(Цель задания) Изложите статью о сериале «Анна Каренина» в трех предложениях.

(Фрагмент документа)
━━━━━━━━━━━━━━━━━━━━
«Анна» Каренова

Николай ИРИН

20.04.2017

Канал «Россия 1» представил 8-серийную «Анну Каренину» Карена Шахназарова. Многие начали рассуждать о свежеиспеченной постановке в категориях «неприкосновенное национальное достояние», «не по Сеньке шапка» и «до Толстого нужно духовно дорасти». Напрасно. В той мере, в какой Лев Николаевич психолог, философ, изобретатель новых форм и своеобразный стилист, то есть гений из гениев, адекватная его экранизация невозможна. Но поскольку он еще и, скажем так, очень умный человек, работать с его текстами не возбраняется никому. Умного человека и экранизировать, и анализировать полезно.

От Толстого не убудет, если деятели массовой культуры смастерят визуальный конспект неподражаемого социально-психологического романа. Разве же самостоятельное чтение, как было в популярном произведении Брэдбери, запрещено, а книги раз и навсегда уничтожены?! Что за мания тиранить кинематографистов за своеволие, они же по определению фантазеры. Вот и теперешняя «Анна Каренина» не что иное, как фантазм на темы восприятия и бытования канонического текста. В сущности, подобные экранизации — это исследовательская работа, целью которой являются наведение мостов, тестирование культуры в целом и ее высоких образцов в частности на соответствие нашей повседневности. Тут заведомо больше социологии, нежели «художества». Кстати, Шахназаров и его соавтор по сценарию Алексей Бузин текстом Толстого не ограничиваются, присовокупляя несколько малоформатных вещей Викентия Вересаева о Русско-японской войне начала XX столетия. Для чего они это сделали? Для того, чтобы современному зрителю удобнее было войти в мир «Анны Карениной». Ход правильный и осмысленный. Ведь интересно же понять, каким образом великое сочинение участвует непосредственно в моей жизни. Занимательно найти с классово чуждыми аристократическими особами если не точки соприкосновения, то хотя бы повод для полемики. Где-то в середине сериала приятель-офицер жизнерадостно предлагает Вронскому уехать на театр военных действий в Ташкент. Мотивирует любопытно: дескать, там очень быстро сделаешь карьеру, дослужившись до генерала. Таков мир и таковы амбиции того социального слоя, с которым Толстой работает в романе. Понимаю головой, не чувствую ни единой клеткой организма.

Начиная действие с маньчжурских степей, с тяжелого дыхания усталых простолюдинов-солдат, с пыльных дорог и госпитального неуюта, Шахназаров приоткрывает для меня дверцу в мир «Анны Карениной». В точности, как это было в «Золотом ключике»: за нарисованным камином в скудной каморке папы Карло пряталась дверца в мир шика, красоты и восторгов. Взрослый Сергей Каренин и седой Алексей Вронский затевают неторопливый разговор про давно ушедшую Анну, постепенно втягивая, приручая зрителя.
━━━━━━━━━━━━━━━━━━━━
(Сохранённые данные)
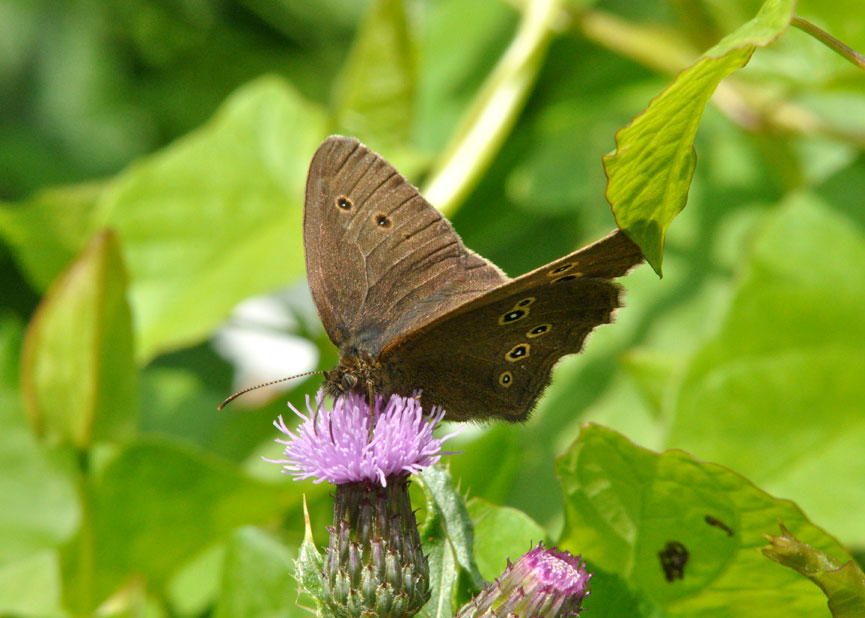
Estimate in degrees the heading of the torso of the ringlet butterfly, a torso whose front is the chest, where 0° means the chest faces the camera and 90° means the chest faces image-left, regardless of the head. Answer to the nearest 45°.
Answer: approximately 45°

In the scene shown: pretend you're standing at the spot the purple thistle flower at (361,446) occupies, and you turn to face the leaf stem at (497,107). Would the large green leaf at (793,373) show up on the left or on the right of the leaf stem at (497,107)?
right

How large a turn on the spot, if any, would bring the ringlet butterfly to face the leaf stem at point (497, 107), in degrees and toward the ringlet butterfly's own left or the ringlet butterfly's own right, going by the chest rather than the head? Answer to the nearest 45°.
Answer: approximately 135° to the ringlet butterfly's own right

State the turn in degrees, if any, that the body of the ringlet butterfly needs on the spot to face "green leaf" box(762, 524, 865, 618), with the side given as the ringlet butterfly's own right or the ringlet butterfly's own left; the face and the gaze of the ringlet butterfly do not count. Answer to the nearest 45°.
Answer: approximately 90° to the ringlet butterfly's own left

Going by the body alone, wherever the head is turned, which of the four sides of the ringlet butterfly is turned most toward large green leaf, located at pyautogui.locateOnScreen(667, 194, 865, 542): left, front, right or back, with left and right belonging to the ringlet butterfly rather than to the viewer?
back
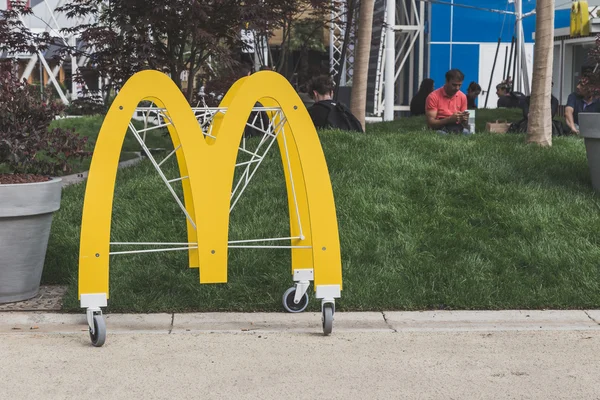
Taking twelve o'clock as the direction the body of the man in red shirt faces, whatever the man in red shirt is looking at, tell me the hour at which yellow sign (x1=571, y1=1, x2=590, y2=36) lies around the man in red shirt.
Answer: The yellow sign is roughly at 8 o'clock from the man in red shirt.

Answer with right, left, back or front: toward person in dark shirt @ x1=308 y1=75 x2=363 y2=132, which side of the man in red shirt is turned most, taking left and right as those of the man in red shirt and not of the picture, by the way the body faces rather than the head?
right

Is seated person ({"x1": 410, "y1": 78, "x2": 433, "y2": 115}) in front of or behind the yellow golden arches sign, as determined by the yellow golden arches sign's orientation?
behind

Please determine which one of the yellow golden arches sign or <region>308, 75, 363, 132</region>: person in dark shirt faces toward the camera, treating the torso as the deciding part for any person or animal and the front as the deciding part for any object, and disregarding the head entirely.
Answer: the yellow golden arches sign

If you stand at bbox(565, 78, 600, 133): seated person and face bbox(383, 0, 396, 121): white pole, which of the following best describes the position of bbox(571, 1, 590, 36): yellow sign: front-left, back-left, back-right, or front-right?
front-right

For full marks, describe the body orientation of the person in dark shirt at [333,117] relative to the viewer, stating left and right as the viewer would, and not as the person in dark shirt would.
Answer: facing away from the viewer and to the left of the viewer

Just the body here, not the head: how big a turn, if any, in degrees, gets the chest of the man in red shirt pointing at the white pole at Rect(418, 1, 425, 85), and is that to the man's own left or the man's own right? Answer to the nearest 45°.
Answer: approximately 135° to the man's own left

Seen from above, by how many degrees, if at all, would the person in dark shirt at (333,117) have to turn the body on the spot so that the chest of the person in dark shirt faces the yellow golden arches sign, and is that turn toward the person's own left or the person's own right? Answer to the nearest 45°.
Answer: approximately 135° to the person's own left

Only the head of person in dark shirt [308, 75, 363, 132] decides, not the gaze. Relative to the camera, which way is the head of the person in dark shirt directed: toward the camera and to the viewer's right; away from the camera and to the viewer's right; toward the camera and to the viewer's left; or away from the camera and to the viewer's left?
away from the camera and to the viewer's right

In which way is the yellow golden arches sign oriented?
toward the camera

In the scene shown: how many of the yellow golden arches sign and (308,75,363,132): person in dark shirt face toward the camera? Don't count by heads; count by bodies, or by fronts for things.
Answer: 1

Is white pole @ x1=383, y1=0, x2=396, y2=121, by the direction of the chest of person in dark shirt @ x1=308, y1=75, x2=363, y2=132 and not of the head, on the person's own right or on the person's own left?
on the person's own right

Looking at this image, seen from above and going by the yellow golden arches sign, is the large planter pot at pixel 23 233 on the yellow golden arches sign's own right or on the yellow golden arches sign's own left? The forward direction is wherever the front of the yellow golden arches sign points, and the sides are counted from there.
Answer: on the yellow golden arches sign's own right

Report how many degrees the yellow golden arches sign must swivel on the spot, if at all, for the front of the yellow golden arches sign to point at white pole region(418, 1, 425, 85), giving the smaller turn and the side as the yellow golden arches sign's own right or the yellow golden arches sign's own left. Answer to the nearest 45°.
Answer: approximately 180°

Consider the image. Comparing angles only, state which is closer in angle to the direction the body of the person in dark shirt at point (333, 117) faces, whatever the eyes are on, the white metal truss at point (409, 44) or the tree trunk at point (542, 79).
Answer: the white metal truss

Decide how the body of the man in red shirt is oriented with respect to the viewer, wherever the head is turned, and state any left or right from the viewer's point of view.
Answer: facing the viewer and to the right of the viewer

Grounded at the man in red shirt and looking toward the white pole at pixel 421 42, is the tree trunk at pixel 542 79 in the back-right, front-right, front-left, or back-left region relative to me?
back-right

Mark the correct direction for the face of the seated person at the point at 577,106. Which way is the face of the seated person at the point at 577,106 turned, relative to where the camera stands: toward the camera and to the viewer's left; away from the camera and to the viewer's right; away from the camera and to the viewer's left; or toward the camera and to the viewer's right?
toward the camera and to the viewer's left

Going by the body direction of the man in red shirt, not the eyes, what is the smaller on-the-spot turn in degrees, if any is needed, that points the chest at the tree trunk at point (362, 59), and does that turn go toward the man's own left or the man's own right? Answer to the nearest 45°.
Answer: approximately 135° to the man's own right

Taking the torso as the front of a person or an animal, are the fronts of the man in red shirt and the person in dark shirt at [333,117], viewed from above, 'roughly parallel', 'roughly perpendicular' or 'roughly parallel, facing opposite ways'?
roughly parallel, facing opposite ways
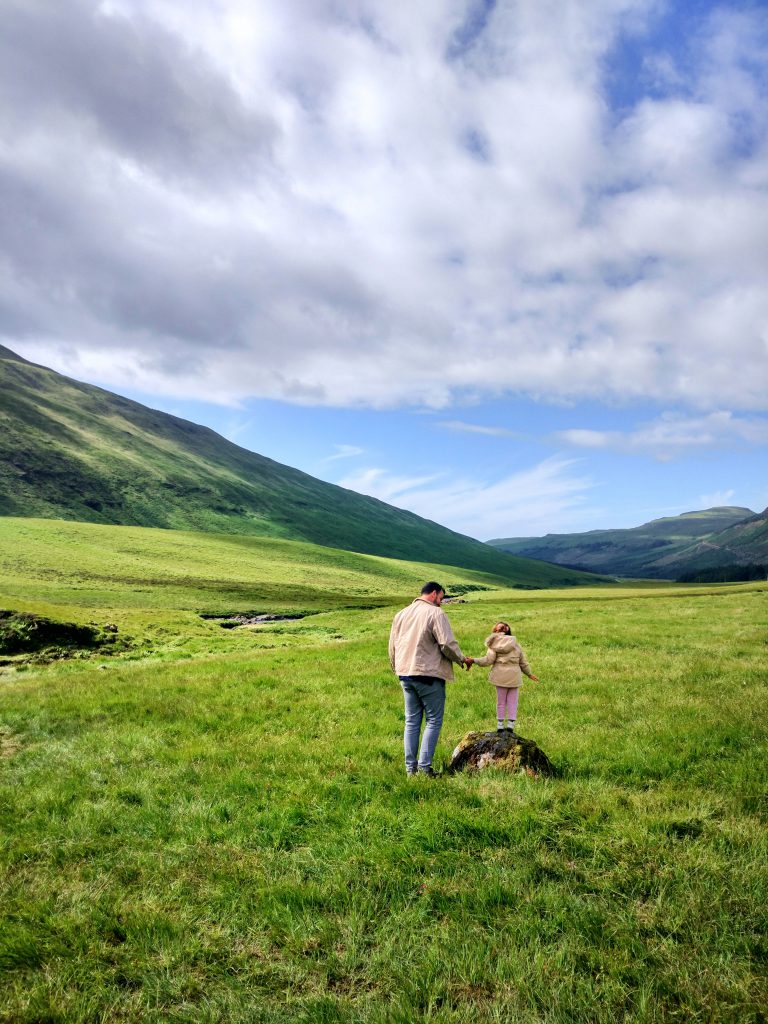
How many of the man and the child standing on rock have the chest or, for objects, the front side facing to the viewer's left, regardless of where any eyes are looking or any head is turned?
0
━━━━━━━━━━━━━━━━━━━━
(Решение задачи) Канал «Россия 1» представил 8-серийную «Анну Каренину» Карена Шахназарова, и автор считает, что адекватная экранизация Толстого как гения невозможна, но работать с его текстами не возбраняется никому. Подобные экранизации он называет исследовательской работой, которая тестирует культуру на соответствие нашей повседневности. Шахназаров и соавтор сценария Алексей Бузин добавили к тексту Толстого несколько вещей Викентия Вересаева о Русско-японской войне, чтобы современному зрителю было удобнее войти в мир романа, поэтому действие начинается с маньчжурских степей и разговора взрослого Сергея Каренина с седым Алексеем Вронским об Анне.